The proposed policy seeks to deliver EU development assistance more efficiently by focussing on key priority areas and targeting resources towards Least Developed Countries, while cutting national allocations to High Income and Upper Middle Income Countries.
“The inclusion of the element of graduation, linked to a differentiated approach with respect to access to resources, in our view is not within the spirit of the Second Revision of Cotonou [ACP-EU Partnership Agreement],” stated ACP Secretary General Dr Mohamed Ibn Chambas, while addressing the Pacific ACP leaders in Rarotonga, Cook Islands this week.
“We believe that ACP countries that have achieved favourable economic performance should be supported to transition into a more stable and sustainable growth path. Countries should not be unduly punished because they have been able to ensure growth and prosperity through discipline, sound governance and prudent economic policies.”
Countries have argued that specific vulnerabilities faced by Small Island Developing States are not reflected in the economic classification of countries.

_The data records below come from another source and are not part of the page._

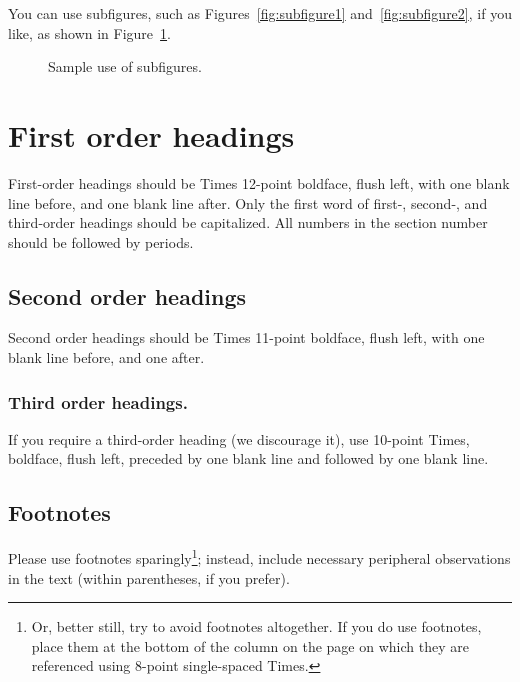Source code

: \documentclass[10pt,twocolumn]{article}
\begin{document}
You can use subfigures, such as Figures~\ref{fig:subfigure1}
and~\ref{fig:subfigure2}, if you like, as shown in
Figure~\ref{fig:subfigures}.

\begin{figure}
  \caption{Sample use of subfigures.}
  \label{fig:subfigures}
\end{figure}

\section{First order headings}

First-order headings should be Times 12-point boldface, flush left,
with one blank line before, and one blank line after.  Only the first
word of first-, second-, and third-order headings should be
capitalized.  All numbers in the section number should be followed by
periods.

\subsection{Second order headings}

Second order headings should be Times 11-point boldface, flush left,
with one blank line before, and one after.

\subsubsection{Third order headings.}

If you require a third-order heading (we discourage it), use 10-point
Times, boldface, flush left, preceded by one blank line and followed by
one blank line.

\subsection{Footnotes}

Please use footnotes sparingly\footnote{Or, better still, try to avoid
  footnotes altogether.  If you do use footnotes, place them at the
  bottom of the column on the page on which they are referenced using
  8-point single-spaced Times.}; instead, include necessary peripheral
observations in the text (within parentheses, if you prefer).
\end{document}
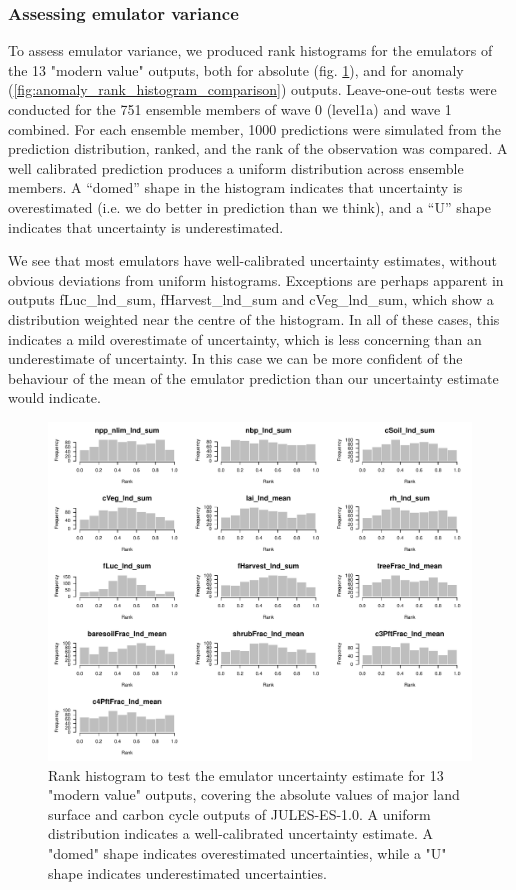 \documentclass[gmd, manuscript]{copernicus}
\begin{document}
\subsubsection{Assessing emulator variance}\label{app:emulator_variance} 

To assess emulator variance, we produced rank histograms \citep{hamill2001interpretation} for the emulators of the 13 "modern value" outputs, both for absolute (fig. \ref{fig:rank_histogram_comparison}), and for anomaly (\ref{fig:anomaly_rank_histogram_comparison}) outputs. Leave-one-out tests were conducted for the 751 ensemble members of wave 0 (level1a) and wave 1 combined. For each ensemble member, 1000 predictions were simulated from the prediction distribution, ranked, and the rank of the observation was compared. A well calibrated prediction produces a uniform distribution across ensemble members. A “domed” shape in the histogram indicates that uncertainty is overestimated (i.e. we do better in prediction than we think), and a “U” shape indicates that uncertainty is underestimated. 

We see that most emulators have well-calibrated uncertainty estimates, without obvious deviations from uniform histograms. Exceptions are perhaps apparent in outputs fLuc\_lnd\_sum, fHarvest\_lnd\_sum and cVeg\_lnd\_sum, which show a distribution weighted near the centre of the histogram. In all of these cases, this indicates a mild overestimate of uncertainty, which is less concerning than an underestimate of uncertainty. In this case we can be more confident of the behaviour of the mean of the emulator prediction than our uncertainty estimate would indicate.


\begin{figure}[ht]
\includegraphics[width=12cm]{./figs/figA04.pdf}
\caption{Rank histogram to test the emulator uncertainty estimate for 13 "modern value" outputs, covering the absolute values of major land surface and carbon cycle outputs of JULES-ES-1.0. A uniform distribution indicates a well-calibrated uncertainty estimate. A "domed" shape indicates overestimated uncertainties, while a "U" shape indicates underestimated uncertainties.}
\label{fig:rank_histogram_comparison}
\end{figure}
\end{document}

Caribbean countries are most likely to face exclusion from EU bilateral aid under the new policy, as well as several countries from Africa and the Pacific As the Commission has proposed to withdraw Market Access Regulation 1528/2007 if countries that initialled EPAs do not close negotiations by the end of December 2013. Under this change, those not classified as Least Developed Countries will lose duty free and quota free access to EU markets. The European Parliament is set to vote on the proposal on September 12.
The ACP Group called on the European Union to reconsider any measures that might appear unilateral or that would modify the legal framework of the 2010 revised Cotonou Agreement.The Pacific ACP leaders plan to seek a meeting with the European Commission to finalise EPAs following a joint technical meeting to address contentious issues of the trade agreement in October.
“The dialogue on this issue is continuing in Brussels and we hope that a mutually acceptable solution can be found soon,” concluded the Secretary General.
The European Union remains the largest donor of development aid worldwide, allocating more than 22 billion Euros to African, Caribbean and Pacific nations within the 10th European Development Fund framework covering 2008 to 2013.
The ACP Group is the largest trans-national intergovernmental organisation of developing countries in the international system, with 79 member countries from Africa, the Caribbean and the Pacific. Today, the main goal of the Group is to drive South-South solidarity and North-South cooperation for the sustainable development of ACP countries and their successful integration into the world economy.
Originally brought together as a result of the Association Clause in the Rome Treaty of 1957, which established the European Common Market, the Georgetown Agreement of 1975 formally established the ACP Group as an intergovernmental association.